16.6.05

Retour sur l’opération stay-behind irakienne

La mythologie al-qaïdienne a servi aux autorités américaines à cacher la nature exacte de la guérilla irakienne. Admettre qu’il s’agissait d’une opération stay-behind signifiait pour les planificateurs américains devoir faire face à une occupation/pacification de l’Irak plus difficile que celle prévue par les faucons néo-cons.
Or, les enlèvements troublants des journalistes français et roumains laissent apparaître un pan de cette organisation, celle du financement. En effet, pour obtenir leur libération, la France et la Roumanie ont réactivé leurs connaissances de l’ancien régime irakienne et, selon toutes vraisemblances, les otages ont été retenus dans les mêmes sous-sols. Les « taupes » arabes, recrutées par la Securitate lors de leurs formations en Roumanie ont été réactivées par le président Traian Basescu lors de la crise des otages. Cette information a été confirmée à l’AFP par un expert proche des services de renseignement, selon lequel « les anciens étudiants n’ont dans un premier temps pas réagi » aux signaux des autorités roumaines, en quête d’un « canal de communication » avec les ravisseurs des trois journalistes, Marie-Jeanne Ion, Sorin Miscoci et Eduard Ohanesian. « La décision a alors été prise d’identifier l’agent qui avait recruté chacun de ces ex-étudiants afin que les vieux réseaux soient réveillés. Cette mesure a aussitôt porté ses fruits et à partir de ce moment-là nous avons commencé à obtenir des informations ». Selon cet expert, l’un des renseignements a permis à Bucarest d’apprendre que Florence Aubenas, la journaliste du quotidien français Libération, et son guide Hussein Hanoun, étaient détenus au même endroit que les Roumains.

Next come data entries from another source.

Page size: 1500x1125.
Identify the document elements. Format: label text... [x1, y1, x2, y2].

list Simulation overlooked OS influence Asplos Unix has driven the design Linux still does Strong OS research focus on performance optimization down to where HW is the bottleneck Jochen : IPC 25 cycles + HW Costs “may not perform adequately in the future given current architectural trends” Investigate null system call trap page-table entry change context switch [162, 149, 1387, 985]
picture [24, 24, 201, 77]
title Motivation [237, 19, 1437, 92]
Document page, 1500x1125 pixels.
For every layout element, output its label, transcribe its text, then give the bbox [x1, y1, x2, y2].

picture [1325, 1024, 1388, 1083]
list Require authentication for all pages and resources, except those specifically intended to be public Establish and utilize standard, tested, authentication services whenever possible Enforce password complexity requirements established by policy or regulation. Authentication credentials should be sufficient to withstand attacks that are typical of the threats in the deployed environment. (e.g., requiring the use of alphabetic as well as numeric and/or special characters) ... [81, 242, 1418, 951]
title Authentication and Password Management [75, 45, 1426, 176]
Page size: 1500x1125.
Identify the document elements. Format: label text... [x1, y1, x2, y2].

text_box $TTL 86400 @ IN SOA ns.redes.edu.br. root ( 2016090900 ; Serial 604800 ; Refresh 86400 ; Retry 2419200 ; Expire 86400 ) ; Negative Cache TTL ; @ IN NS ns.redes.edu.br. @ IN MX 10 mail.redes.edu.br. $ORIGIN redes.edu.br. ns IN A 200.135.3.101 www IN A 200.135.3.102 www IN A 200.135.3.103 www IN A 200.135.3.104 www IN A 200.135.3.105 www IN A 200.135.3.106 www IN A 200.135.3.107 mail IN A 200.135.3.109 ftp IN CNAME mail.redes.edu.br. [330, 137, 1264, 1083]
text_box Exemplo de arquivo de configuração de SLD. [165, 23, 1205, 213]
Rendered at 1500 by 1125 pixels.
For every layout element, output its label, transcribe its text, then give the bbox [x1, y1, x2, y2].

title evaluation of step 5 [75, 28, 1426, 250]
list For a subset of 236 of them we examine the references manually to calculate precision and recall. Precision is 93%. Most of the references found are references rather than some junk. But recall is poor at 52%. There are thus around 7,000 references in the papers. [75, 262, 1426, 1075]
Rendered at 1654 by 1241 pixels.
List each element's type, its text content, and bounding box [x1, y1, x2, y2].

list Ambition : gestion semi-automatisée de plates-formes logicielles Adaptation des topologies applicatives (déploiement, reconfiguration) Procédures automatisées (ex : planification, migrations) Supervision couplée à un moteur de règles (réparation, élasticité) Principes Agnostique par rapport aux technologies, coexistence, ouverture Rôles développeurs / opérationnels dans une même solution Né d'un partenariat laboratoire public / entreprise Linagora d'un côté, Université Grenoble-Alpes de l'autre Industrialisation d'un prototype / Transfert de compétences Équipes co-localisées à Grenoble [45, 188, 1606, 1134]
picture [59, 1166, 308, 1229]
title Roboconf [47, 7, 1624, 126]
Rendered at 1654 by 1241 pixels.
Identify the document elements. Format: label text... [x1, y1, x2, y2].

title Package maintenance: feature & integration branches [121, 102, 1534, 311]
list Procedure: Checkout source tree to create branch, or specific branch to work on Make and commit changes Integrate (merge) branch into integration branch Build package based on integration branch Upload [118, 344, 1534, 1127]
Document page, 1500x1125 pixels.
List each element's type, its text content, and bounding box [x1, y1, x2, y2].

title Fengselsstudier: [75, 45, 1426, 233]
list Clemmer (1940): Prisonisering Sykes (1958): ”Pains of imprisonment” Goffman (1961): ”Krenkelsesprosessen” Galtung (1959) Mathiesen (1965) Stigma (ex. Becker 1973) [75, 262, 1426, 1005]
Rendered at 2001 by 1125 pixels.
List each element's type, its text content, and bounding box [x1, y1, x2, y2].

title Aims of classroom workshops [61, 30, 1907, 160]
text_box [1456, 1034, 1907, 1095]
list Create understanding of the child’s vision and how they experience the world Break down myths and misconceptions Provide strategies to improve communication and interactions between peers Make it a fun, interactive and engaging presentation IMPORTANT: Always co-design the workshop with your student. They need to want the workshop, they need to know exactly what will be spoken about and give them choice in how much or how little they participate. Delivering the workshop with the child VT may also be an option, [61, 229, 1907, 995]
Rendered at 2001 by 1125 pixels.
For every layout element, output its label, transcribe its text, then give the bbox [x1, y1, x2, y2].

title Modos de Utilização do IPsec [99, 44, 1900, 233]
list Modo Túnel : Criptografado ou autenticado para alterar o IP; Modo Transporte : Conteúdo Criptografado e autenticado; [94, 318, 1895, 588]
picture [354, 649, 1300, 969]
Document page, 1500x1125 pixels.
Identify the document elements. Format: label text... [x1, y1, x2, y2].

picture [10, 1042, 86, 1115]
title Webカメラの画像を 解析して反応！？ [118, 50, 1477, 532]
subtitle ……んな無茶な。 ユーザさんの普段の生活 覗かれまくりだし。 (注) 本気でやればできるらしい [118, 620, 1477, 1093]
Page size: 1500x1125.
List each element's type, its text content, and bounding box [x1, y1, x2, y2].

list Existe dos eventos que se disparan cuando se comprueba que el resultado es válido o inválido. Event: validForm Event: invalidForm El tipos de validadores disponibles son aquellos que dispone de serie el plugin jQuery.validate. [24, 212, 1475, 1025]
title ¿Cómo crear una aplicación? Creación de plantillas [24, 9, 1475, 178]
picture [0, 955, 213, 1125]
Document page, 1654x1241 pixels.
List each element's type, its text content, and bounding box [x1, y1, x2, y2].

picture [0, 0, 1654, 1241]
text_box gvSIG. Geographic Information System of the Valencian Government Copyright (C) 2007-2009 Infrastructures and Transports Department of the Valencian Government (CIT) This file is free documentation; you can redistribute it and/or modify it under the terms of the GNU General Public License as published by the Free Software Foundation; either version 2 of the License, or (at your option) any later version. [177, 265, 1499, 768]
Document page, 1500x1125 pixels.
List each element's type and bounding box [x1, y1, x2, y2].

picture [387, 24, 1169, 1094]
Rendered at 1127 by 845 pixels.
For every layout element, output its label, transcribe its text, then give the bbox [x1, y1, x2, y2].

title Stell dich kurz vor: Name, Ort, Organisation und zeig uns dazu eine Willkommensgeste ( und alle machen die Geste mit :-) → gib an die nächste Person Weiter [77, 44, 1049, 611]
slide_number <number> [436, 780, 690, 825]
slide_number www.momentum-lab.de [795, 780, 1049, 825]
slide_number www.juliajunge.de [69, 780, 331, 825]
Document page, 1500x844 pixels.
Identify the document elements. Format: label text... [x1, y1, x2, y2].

A Paris, les pistes sont semblables. Elles sont même plus que jamais d’actualité avec la résurgence des réseaux Julia. Lors de sa conférence de presse, Florence Aubenas a déclaré que le chef de ses geôliers, se présentant comme « le boss » puis comme « al Hadj », lui avait affirmé avoir parlé « deux fois directement au téléphone avec M. Julia ». L’hebdomadaire Le Point, qui sort aujourd’hui, identifie les deux acolytes du député, « K » et « J ». Il s’agirait de Karim Guellaty, un Franco-Tunisien aux multiples facettes, auteur d’ouvrages spécialisés sur l’informatique et d’un Que sais-je ? sur le droit musulman, en collaboration avec Frédéric-Jérôme Pansier, et de Khaled Jassem, « un marchand de légumes franco-irakien » qui « jouirait d’excellents contacts familiaux dans les milieux militaires irakiens ». Le commentaire de Didier Julia est important : « Un de ses frères, c’est vrai, est général en chef dans l’armée irakienne actuelle. » Selon l’enquête de Libération,, « J » aurait proposé au journal d’«acheter» pour 50 000 dollars la cassette vidéo diffusée le 1er mars, dans laquelle Florence Aubenas fait appel à Didier Julia.
Ces anciens ba’asistes ouvrent ainsi sur une opération concertée où le financement de la guérilla, moins sunnite que largement dévouée au parti Ba’as, se fait par le biais des enlèvements. L’épuisement du milliard de dollars retiré de la Banque centrale irakienne serait ainsi responsable de la mise sur la touche d’al Zarqawi. Et en arrière-plan des caves à otages irakiennes, en dépit d’une absence de preuves, apparaît toujours Damas, soupçonnée d’avoir joué un rôle équivoque dans l’enlèvement de la journaliste française et de son accompagnateur irakien.